One year ago today, at 2:30 am, the smoke alarm in my apartment went off. The place was full of smoke, and there were flames at my back door, just a few feet away from where we’d been sleeping. We got up, grabbed essentials, tossed the cat in my car for safekeeping, and got out. Ours was the only smoke alarm on that side of the building. If it hadn’t, we might not have made it out alive.
That was the moment when we became houseless. I won’t say “homeless,” because our next home was already under construction in the back parking lot: the van that we would name Smokey because everything we owned was now covered in smoke residue. But it wasn’t home yet, and so began one of the most difficult months of my life — not only rushing through the end of the van build but also salvaging what we could from the damaged apartment, with property management making our lives even more difficult every step of the way.
It’s hard to believe it’s only been a year since then. The van’s gone through continuous incremental changes along the way. For that matter, so have I, though the breakup with Trisha was anything but incremental. That bombshell was at least as big for me as the fire, as it fundamentally changed how I live on the road. It also changed where I go, with me ending up out west instead of on the east coast like we’d planned. She’s still living that life now, but I’m not.

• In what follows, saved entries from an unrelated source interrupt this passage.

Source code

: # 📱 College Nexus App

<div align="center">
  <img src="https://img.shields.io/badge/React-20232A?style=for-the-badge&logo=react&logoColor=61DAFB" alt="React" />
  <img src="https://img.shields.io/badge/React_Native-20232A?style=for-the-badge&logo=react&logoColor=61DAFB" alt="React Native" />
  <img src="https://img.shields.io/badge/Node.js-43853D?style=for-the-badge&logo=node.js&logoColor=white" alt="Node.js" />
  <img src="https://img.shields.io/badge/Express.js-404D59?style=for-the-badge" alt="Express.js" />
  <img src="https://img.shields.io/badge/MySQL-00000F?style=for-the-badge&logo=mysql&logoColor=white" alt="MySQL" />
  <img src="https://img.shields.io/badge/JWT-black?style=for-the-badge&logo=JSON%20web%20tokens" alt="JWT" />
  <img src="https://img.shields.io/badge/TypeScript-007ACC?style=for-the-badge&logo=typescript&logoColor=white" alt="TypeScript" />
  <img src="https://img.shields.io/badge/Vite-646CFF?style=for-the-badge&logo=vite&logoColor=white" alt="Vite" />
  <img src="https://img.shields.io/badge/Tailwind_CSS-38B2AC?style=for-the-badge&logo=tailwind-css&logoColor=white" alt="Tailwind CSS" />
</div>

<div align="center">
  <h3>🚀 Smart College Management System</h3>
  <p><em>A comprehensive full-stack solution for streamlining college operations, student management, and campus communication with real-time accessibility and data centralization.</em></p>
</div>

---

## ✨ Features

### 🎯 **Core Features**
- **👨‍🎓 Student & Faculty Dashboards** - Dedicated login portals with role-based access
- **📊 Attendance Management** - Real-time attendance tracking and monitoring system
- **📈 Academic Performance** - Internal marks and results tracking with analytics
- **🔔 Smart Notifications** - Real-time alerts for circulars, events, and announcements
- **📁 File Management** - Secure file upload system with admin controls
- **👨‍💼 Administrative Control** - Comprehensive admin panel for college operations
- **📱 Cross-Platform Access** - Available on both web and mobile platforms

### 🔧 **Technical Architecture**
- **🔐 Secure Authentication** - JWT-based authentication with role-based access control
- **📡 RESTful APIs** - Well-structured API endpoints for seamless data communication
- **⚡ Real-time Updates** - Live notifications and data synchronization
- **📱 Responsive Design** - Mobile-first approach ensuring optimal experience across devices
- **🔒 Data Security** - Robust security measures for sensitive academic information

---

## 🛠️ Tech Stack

To say I’ve changed would be like saying the ocean is slightly damp. I’ve been to places, met people, and had experiences I never would have if not for this life-changing event. I’d like to think I’ve turned out to be a better person in the end, though I wouldn’t wish this difficult path I’ve taken to get here on anybody.
I’ve definitely learned to roll with the punches better than I used to. It’s not like I had a choice. When gas prices went through the roof, I realized my previous summer adventure plans were no longer affordable, so I scaled them back. Now that they’ve stabilized and started dropping, I’m reconsidering the original plans. I’m still not quite sure what the new plan will be. I’m making it up as I go along. That’s something I’ve also become much better at doing in the past year. Often I make good choices. Sometimes I don’t. Nobody’s perfect. But one bonus of living the way I do is that if I run into problems, I can usually just drive away from them.
I’m not sure what else to say about this. It’s been a crazy year. I hope the following year is not quite as crazy, at least not in the bad ways. Some crazy is good, especially the fun kind.